Indeed, Bendebury and DeLay acknowledge that after the first amended complaint was filed, counsel "took on the full burden of advising Defendants' legal strategy and on the specifics of their motions practice," and "[w]ith his guidance, Defendants prepared a motion to dismiss the [first amended complaint]." These events occurred before counsel appeared on behalf of Biospintronics, LLC. Thus, it is unclear whether counsel's motion for attorney's fees improperly included fees for time spent advising Bendebury and DeLay as individuals.
Because Biospintronics, LLC failed to sufficiently "document[] the appropriate hours expended in the litigation" on its behalf, rather than on behalf of all Defendants, id., the district court abused its discretion in finding that the hours billed were reasonable.

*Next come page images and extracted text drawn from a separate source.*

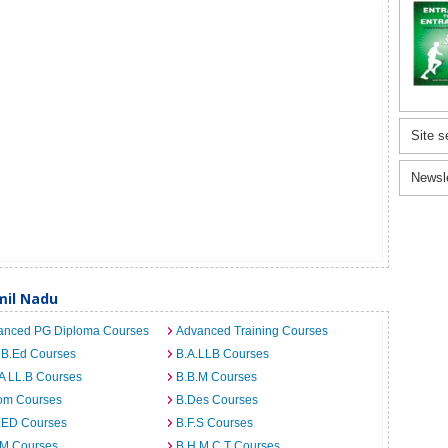
Site s
Newsl
mil Nadu
anced PG Diploma Courses
Advanced Training Courses
 B.Ed Courses
B.A.LLB Courses
A LL.B Courses
B.B.M Courses
om Courses
B.Des Courses
I.ED Courses
B.F.S Courses
.M Courses
B.H.M.C.T Courses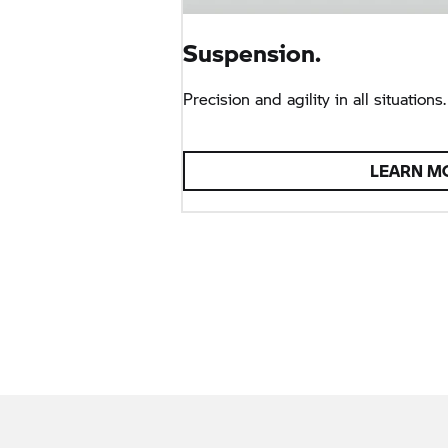
Suspension.
Precision and agility in all situations.
LEARN M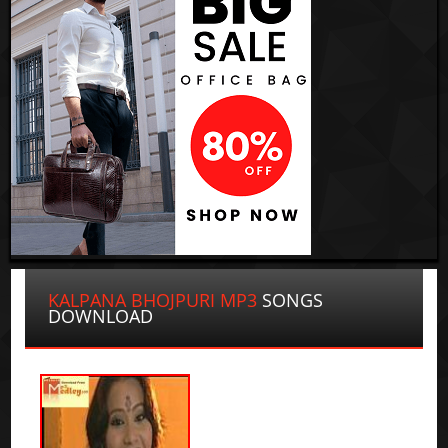
KALPANA BHOJPURI MP3
SONGS
DOWNLOAD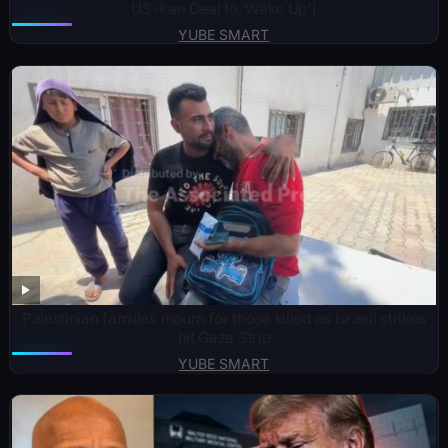
US-Iran Deal to ‘Wake Up’]
YUBE SMART
Palestinian families mourn for those killed as Israeli strikes
hit Gaza Strip
YUBE SMART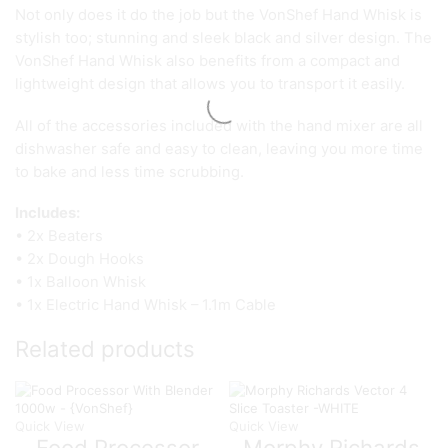
Not only does it do the job but the VonShef Hand Whisk is
stylish too; stunning and sleek black and silver design. The
VonShef Hand Whisk also benefits from a compact and
lightweight design that allows you to transport it easily.
All of the accessories included with the hand mixer are all
dishwasher safe and easy to clean, leaving you more time
to bake and less time scrubbing.
Includes:
• 2x Beaters
• 2x Dough Hooks
• 1x Balloon Whisk
• 1x Electric Hand Whisk – 1.1m Cable
Related products
Quick View
Quick View
Food Processor
Morphy Richards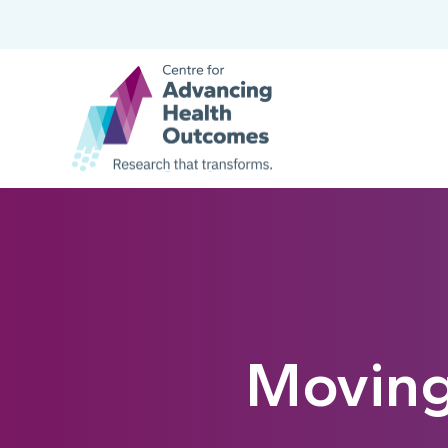
Moving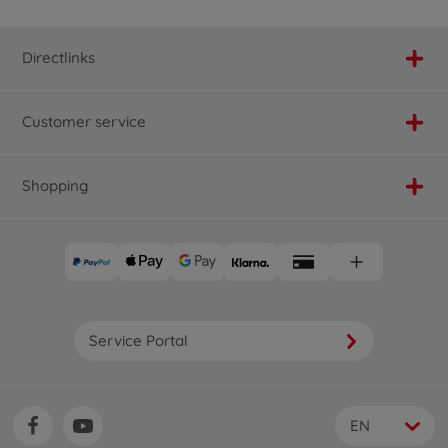
Directlinks
Customer service
Shopping
Service Portal
EN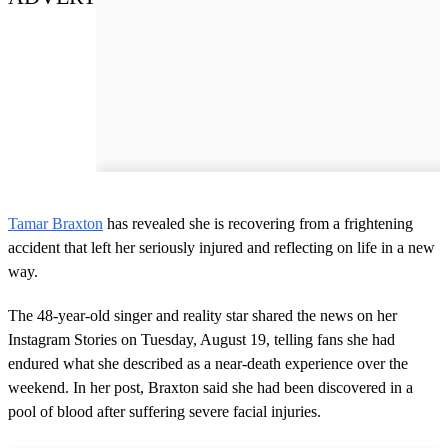
Tamar Braxton
has revealed she is recovering from a frightening
accident that left her seriously injured and reflecting on life in a new
way.
The 48-year-old singer and reality star shared the news on her
Instagram Stories on Tuesday, August 19, telling fans she had
endured what she described as a near-death experience over the
weekend. In her post, Braxton said she had been discovered in a
pool of blood after suffering severe facial injuries.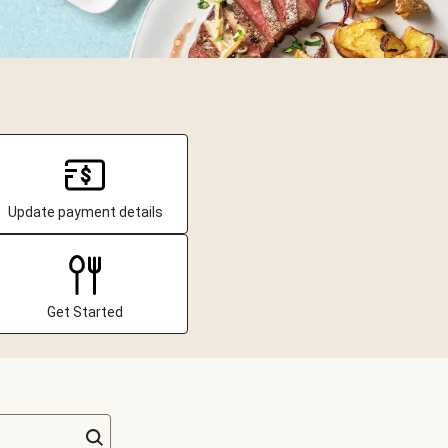
Update payment details
Get Started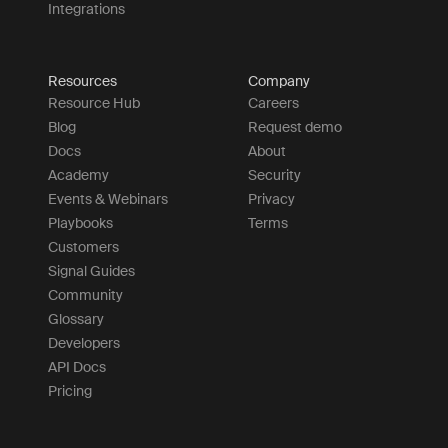
Integrations
Resources
Company
Resource Hub
Careers
Blog
Request demo
Docs
About
Academy
Security
Events & Webinars
Privacy
Playbooks
Terms
Customers
Signal Guides
Community
Glossary
Developers
API Docs
Pricing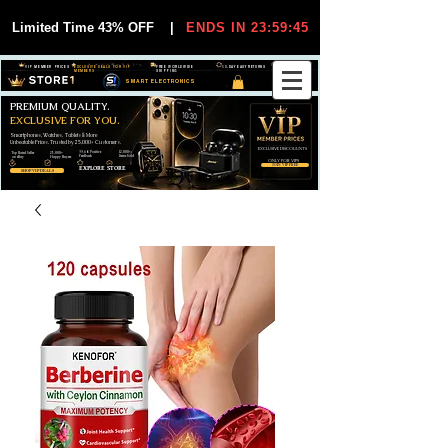
Limited Time 43% OFF
|
ENDS IN 23:59:44
VIP MEMBER PRICES
EXCLUSIVE DEALS FOR VIP
FREE WORLDWIDE
30-DAY EASY RETURNS
MEMBERS
SHIPPING
SMART ELECTRONICS
PREMIUM QUALITY.
EXCLUSIVE FOR YOU.
Smartphones, Watches, Tablets & More
Unbeatable Prices. Trusted by 25,000+ Customers.
EXCLUSIVE DISCOUUNTS
99,6% Positive
12,000+
Top Rated Seller
25,000+
Feedback
Items Sold
on eBay
Happy Buyers
ONLY FOR VIPS
JOIN VIP FREE
EXPLORE STORE
SHOP VIP DEALS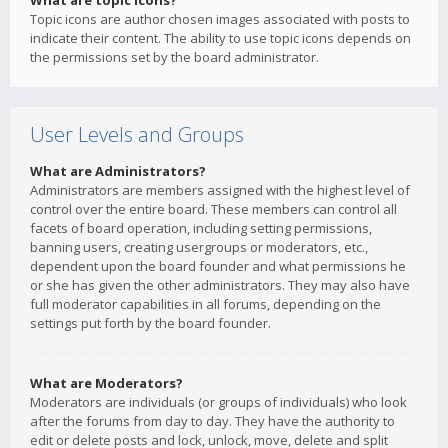
What are topic icons?
Topic icons are author chosen images associated with posts to
indicate their content. The ability to use topic icons depends on
the permissions set by the board administrator.
User Levels and Groups
What are Administrators?
Administrators are members assigned with the highest level of
control over the entire board. These members can control all
facets of board operation, including setting permissions,
banning users, creating usergroups or moderators, etc.,
dependent upon the board founder and what permissions he
or she has given the other administrators. They may also have
full moderator capabilities in all forums, depending on the
settings put forth by the board founder.
What are Moderators?
Moderators are individuals (or groups of individuals) who look
after the forums from day to day. They have the authority to
edit or delete posts and lock, unlock, move, delete and split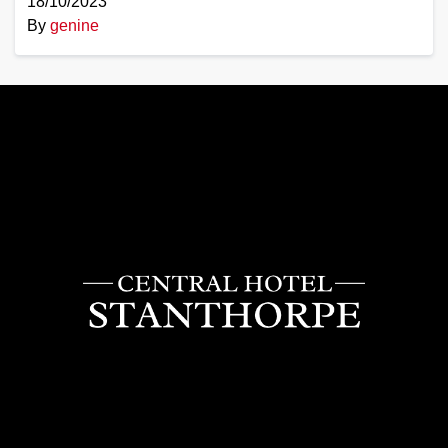
18/10/2023
By
genine
Central
Hotel
Stanthorpe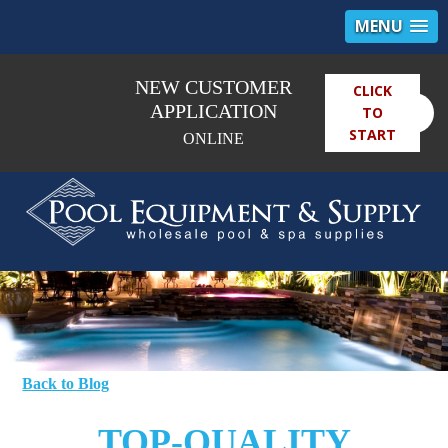
MENU
NEW CUSTOMER
CLICK
×
APPLICATION
TO
START
ONLINE
Back to Blog
TOP-QUALITY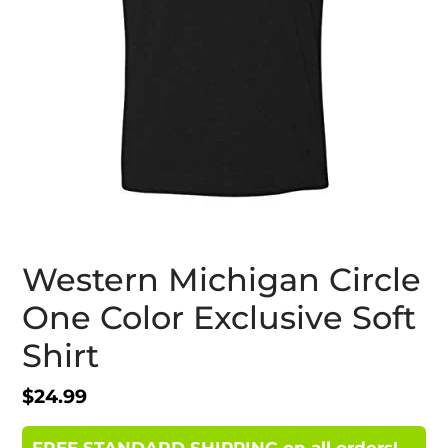
Western Michigan Circle
One Color Exclusive Soft
Shirt
Regular
$24.99
price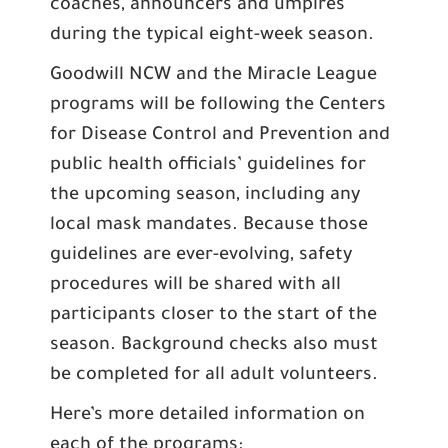
coaches, announcers and umpires
during the typical eight-week season.
Goodwill NCW and the Miracle League
programs will be following the Centers
for Disease Control and Prevention and
public health officials’ guidelines for
the upcoming season, including any
local mask mandates. Because those
guidelines are ever-evolving, safety
procedures will be shared with all
participants closer to the start of the
season. Background checks also must
be completed for all adult volunteers.
Here’s more detailed information on
each of the programs: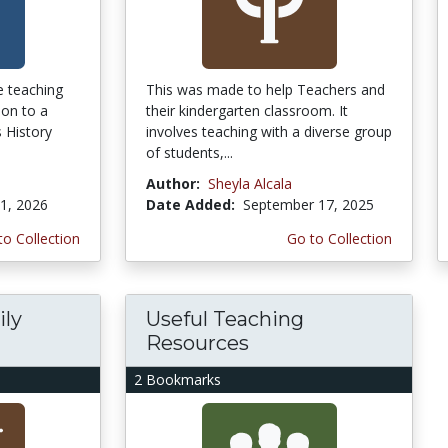
he teaching
This was made to help Teachers and
ion to a
their kindergarten classroom. It
 History
involves teaching with a diverse group
of students,...
Author:
Sheyla Alcala
1, 2026
Date Added:
September 17, 2025
to Collection
Go to Collection
ily
Useful Teaching
Resources
2 Bookmarks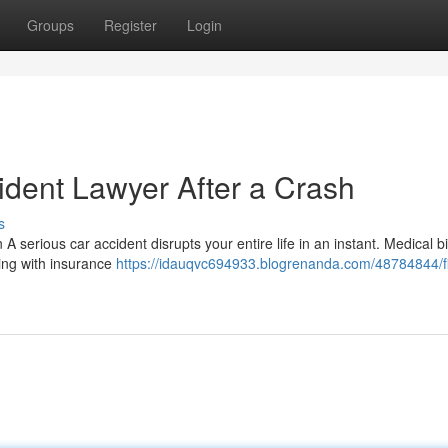
Groups
Register
Login
ident Lawyer After a Crash
s
 serious car accident disrupts your entire life in an instant. Medical bil
ing with insurance
https://idauqvc694933.blogrenanda.com/48784844/f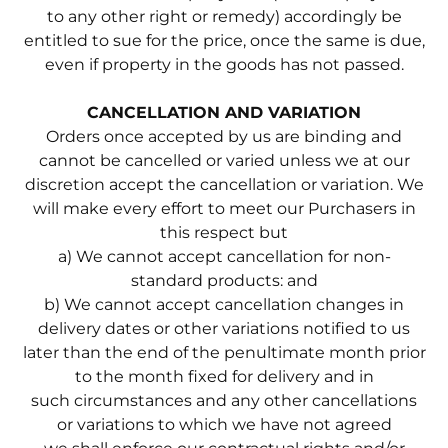
to any other right or remedy) accordingly be
entitled to sue for the price, once the same is due,
even if property in the goods has not passed.
CANCELLATION AND VARIATION
Orders once accepted by us are binding and
cannot be cancelled or varied unless we at our
discretion accept the cancellation or variation. We
will make every effort to meet our Purchasers in
this respect but
a) We cannot accept cancellation for non-
standard products: and
b) We cannot accept cancellation changes in
delivery dates or other variations notified to us
later than the end of the penultimate month prior
to the month fixed for delivery and in
such circumstances and any other cancellations
or variations to which we have not agreed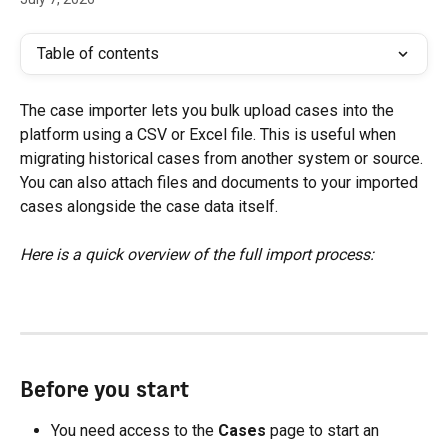
Table of contents
The case importer lets you bulk upload cases into the 
platform using a CSV or Excel file. This is useful when 
migrating historical cases from another system or source. 
You can also attach files and documents to your imported 
cases alongside the case data itself.
Here is a quick overview of the full import process:
Before you start
You need access to the 
Cases
 page to start an 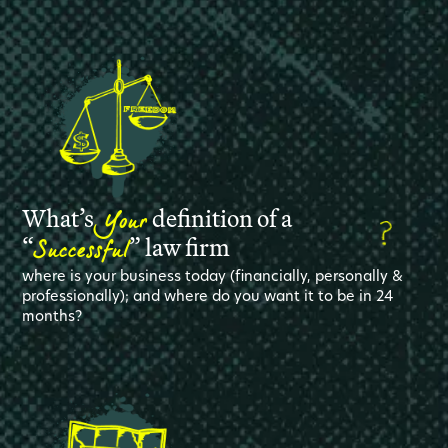
Your
What’s
definition of a
Successful
“
” law firm
where is your business today (financially, personally &
professionally); and where do you want it to be in 24
months?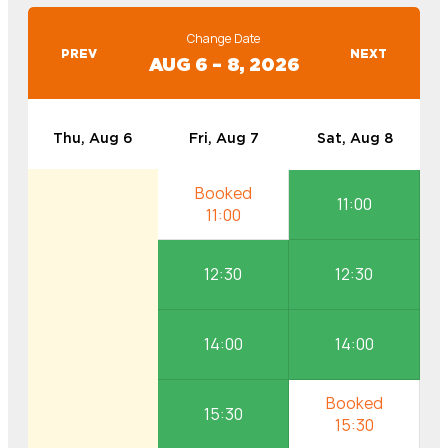
Change Date
PREV
NEXT
AUG 6 – 8, 2026
Thu, Aug 6
Fri, Aug 7
Sat, Aug 8
11:00
12:30
12:30
14:00
14:00
15:30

We therefore reduce the attorney's fees award to Biospintronics, LLC to $7,930, because $7,150 in fees were incurred before counsel appeared on behalf of Biospintronics, LLC.
$500 hourly rate multiplied by hours billed from March 25, 2022 to August 8, 2022.
AFFIRMED IN PART and REVERSED IN PART.
[*] This disposition is not appropriate for publication and is not precedent except as provided by Ninth Circuit Rule 36-3.
[**] The panel unanimously concludes this case is suitable for decision without oral argument. See Fed. R. App. P. 34(a)(2).